Please count the lines in the listing below that contain the string "votre" and give only that number. Matching is case-sensitive.

» Data records
[Start of section]
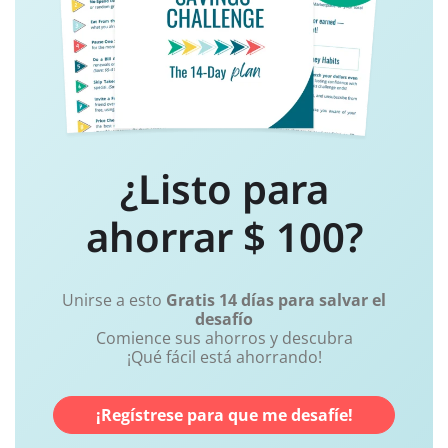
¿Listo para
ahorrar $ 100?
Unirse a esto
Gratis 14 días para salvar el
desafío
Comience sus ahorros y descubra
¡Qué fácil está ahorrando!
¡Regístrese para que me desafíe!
[End of section]
[Start of section]
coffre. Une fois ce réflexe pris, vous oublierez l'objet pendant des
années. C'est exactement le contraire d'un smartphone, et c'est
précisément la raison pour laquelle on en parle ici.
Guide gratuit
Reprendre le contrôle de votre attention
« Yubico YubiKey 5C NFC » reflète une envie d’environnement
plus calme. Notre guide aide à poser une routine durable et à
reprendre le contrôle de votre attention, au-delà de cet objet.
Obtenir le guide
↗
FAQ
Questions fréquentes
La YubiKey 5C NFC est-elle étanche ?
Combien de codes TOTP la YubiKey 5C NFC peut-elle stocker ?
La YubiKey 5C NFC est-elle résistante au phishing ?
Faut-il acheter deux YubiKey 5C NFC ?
[End of section]
[Start of section]
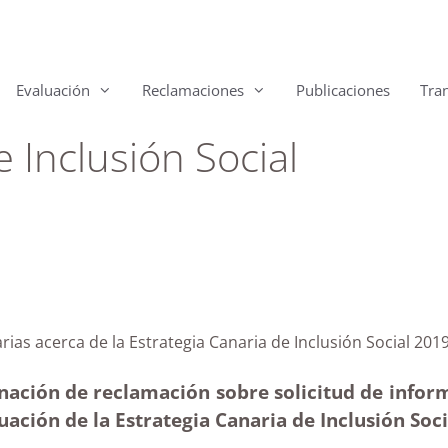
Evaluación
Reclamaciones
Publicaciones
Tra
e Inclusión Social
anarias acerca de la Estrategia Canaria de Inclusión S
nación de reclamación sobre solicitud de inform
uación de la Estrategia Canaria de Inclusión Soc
[End of section]
» Response for this exercise
2